## Excerpted text
---+---
A collateral based loan allows you, the borrower, to use different things to secure a loan. Business owners may use, equipment, property, and/or stocks or bonds to establish a collateral loan. If they use their ownership in property, perhaps a home, or a piece of land, is set up as the collateral. In the case of a default, the borrower must sell the property to pay back the loan, and the bank or lender can sell the property also, even if only a portion of the full value belongs to them. Although a bank or lender wants to avoid taking possession of the home or property, in many cases, a lender would sell the home, and give the previous owner the monies not offered on collateral.
A collateral loan could also be based on expected/projected collateral, like the expected return or profit on a project. This was more common place a few years ago, less so now. In rare instances, a borrower can use property like high-valued jewelry as collateral, or other high-valued goods. Most collateral loans are based on paper assets, or on real estate.
It should also be noted that if the collateral given decreases in value and the borrower defaults, the borrower will still be responsible to repay the amount at which the collateral was originally appraised.
---+---
## Task instructions
Please write out, word for word, everything in the text on collateral loans from "A collateral loan could" down to "on real estate.". The listing that follows is separate material, unrelated to the text on collateral loans.

## Raw data
---+---
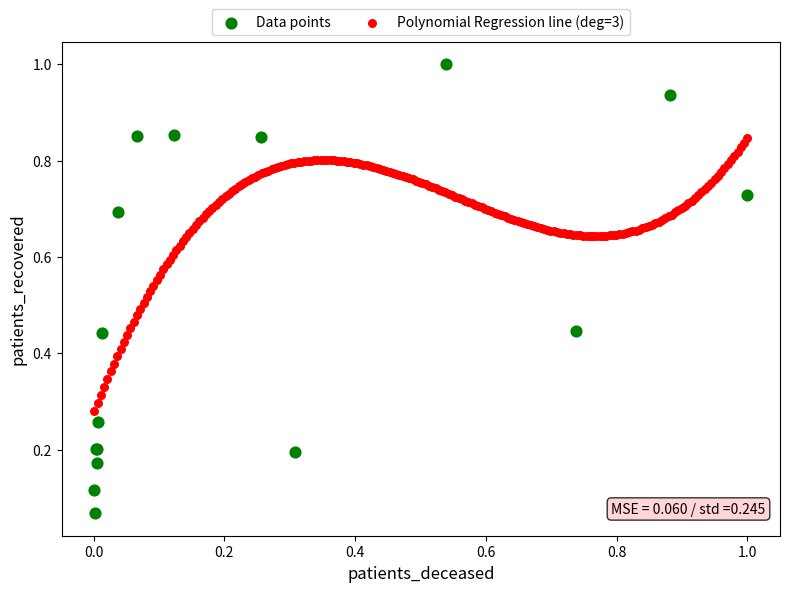

Which series contains the highest Y value?

Data points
---+---
## Written answer
A collateral loan could also be based on expected/projected collateral, like the expected return or profit on a project. This was more common place a few years ago, less so now. In rare instances, a borrower can use property like high-valued jewelry as collateral, or other high-valued goods. Most collateral loans are based on paper assets, or on real estate.